Dem Bericht zufolge könnten im Fall der nach der neuen Gesetzgebung neu berechneten Altersrenten mehr als 2,2 Millionen Anspruchsberechtigte geringere Beträge als die ihnen zustehenden erhalten haben; der geschätzte Wert beläuft sich auf etwa 230 Millionen Lei. In mehr als 570.000 weiteren Fällen weist die Schätzung auf Überzahlungen von mehr als 71 Millionen Lei hin.

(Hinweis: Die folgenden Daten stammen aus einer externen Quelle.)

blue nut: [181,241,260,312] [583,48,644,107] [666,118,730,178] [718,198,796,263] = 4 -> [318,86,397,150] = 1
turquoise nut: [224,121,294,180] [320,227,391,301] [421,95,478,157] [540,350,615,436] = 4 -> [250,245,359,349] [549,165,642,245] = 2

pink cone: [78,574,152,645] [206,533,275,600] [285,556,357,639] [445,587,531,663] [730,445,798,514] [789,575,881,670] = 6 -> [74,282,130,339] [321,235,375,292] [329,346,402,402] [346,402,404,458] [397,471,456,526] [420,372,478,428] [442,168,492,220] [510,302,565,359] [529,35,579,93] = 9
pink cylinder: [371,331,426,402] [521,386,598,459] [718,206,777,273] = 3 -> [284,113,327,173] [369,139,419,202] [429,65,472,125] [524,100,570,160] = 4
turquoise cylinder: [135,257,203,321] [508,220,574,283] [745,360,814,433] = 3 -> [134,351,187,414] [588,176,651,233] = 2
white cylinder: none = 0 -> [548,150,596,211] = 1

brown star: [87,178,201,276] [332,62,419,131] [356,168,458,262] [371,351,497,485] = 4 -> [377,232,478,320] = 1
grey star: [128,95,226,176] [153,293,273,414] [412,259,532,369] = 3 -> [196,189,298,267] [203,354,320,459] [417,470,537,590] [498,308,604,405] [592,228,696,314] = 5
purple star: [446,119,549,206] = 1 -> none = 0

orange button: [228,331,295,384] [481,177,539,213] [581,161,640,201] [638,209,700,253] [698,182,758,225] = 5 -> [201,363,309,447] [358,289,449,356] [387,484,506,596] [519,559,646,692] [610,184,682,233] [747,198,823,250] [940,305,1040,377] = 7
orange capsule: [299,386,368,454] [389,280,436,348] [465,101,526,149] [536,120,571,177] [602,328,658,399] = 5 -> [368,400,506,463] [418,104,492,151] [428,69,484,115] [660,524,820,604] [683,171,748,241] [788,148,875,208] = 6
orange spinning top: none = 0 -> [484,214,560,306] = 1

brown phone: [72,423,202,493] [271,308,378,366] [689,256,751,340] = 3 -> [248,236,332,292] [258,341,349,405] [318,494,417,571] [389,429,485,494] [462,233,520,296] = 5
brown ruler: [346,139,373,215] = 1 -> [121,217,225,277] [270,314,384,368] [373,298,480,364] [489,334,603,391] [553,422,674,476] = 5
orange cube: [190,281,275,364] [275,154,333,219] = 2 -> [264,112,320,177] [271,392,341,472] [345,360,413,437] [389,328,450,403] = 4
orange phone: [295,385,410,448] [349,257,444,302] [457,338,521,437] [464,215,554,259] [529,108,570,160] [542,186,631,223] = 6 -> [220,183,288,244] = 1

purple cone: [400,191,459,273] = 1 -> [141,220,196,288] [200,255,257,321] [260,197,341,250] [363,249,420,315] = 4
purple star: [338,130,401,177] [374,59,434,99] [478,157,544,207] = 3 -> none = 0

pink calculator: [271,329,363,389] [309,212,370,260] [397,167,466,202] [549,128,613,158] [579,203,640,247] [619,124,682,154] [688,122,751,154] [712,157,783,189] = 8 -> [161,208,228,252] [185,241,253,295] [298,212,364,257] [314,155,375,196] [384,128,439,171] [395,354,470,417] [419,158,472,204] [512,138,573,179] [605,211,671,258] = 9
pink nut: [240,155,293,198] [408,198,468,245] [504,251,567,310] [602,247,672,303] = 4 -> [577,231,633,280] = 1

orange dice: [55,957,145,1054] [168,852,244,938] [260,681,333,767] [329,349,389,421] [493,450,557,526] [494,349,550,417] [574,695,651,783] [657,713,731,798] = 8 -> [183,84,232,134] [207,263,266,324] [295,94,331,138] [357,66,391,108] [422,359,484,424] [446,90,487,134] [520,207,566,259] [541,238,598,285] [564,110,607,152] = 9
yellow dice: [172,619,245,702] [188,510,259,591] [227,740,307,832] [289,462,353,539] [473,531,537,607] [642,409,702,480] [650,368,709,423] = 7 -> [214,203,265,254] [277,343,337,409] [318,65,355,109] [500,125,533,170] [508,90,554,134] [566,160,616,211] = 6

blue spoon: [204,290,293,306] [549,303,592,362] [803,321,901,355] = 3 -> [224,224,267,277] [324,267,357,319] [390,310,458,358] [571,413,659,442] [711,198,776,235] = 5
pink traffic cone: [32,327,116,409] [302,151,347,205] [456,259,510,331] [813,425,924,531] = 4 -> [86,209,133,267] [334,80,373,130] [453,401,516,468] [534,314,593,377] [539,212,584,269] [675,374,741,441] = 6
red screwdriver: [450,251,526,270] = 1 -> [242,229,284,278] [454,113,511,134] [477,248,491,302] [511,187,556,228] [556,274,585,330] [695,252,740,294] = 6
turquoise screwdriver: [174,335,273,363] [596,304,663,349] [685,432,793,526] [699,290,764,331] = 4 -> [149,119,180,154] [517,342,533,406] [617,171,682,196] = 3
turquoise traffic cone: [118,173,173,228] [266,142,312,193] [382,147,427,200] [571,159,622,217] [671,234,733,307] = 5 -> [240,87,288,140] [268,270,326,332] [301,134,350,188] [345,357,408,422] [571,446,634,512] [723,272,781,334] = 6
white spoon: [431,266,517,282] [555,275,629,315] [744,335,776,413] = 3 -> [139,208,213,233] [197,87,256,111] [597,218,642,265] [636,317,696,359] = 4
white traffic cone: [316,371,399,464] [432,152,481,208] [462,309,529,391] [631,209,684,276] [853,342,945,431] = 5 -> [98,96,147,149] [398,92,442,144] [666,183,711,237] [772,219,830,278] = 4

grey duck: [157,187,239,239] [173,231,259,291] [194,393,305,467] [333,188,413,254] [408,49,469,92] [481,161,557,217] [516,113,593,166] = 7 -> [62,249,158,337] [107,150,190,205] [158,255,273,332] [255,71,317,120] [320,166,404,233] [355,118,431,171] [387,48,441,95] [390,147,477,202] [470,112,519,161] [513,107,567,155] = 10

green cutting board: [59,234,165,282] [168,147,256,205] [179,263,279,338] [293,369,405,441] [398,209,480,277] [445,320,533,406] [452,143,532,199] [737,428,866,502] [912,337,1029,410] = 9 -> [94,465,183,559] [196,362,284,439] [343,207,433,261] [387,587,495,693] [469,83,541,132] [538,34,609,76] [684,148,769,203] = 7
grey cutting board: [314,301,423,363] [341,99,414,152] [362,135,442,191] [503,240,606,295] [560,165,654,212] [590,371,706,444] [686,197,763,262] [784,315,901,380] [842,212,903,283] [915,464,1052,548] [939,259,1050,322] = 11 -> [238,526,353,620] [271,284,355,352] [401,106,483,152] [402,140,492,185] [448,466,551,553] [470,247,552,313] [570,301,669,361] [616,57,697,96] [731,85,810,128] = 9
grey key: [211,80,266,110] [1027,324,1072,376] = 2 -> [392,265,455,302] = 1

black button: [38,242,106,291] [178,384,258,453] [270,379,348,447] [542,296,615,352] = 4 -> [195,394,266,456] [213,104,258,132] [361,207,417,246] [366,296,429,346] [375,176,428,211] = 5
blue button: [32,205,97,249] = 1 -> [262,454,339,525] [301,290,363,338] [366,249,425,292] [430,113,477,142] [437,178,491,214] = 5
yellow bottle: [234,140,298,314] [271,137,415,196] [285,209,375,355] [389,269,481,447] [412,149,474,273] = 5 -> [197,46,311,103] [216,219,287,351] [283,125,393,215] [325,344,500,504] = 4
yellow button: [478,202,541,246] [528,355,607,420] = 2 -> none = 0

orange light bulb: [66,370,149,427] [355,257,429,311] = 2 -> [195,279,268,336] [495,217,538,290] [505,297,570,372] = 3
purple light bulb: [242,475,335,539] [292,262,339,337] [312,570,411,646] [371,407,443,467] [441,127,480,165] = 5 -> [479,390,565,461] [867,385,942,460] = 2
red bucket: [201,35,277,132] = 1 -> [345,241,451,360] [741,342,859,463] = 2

Die CNPP erklärt, dass der in kurzer Zeit und in einem beispiellosen Umfang durchgeführte Neuberechnungsprozess die Verarbeitung einer enormen Datenmenge umfasst habe. Die Institution schließt punktuelle Fehler nicht aus, weist jedoch deren Verallgemeinerung auf Millionen von Renten zurück.
Jeder gemeldete Fall wird individuell überprüft. Sollten die Differenzen bestätigt werden, werden die gesetzlich vorgesehenen Maßnahmen zur Rückforderung zu Unrecht gezahlter Beträge oder zur Gewährung ausstehender Ansprüche ergriffen. Die CNPP kündigt außerdem an, die Schlussfolgerungen des Berichts vor Gericht anzufechten.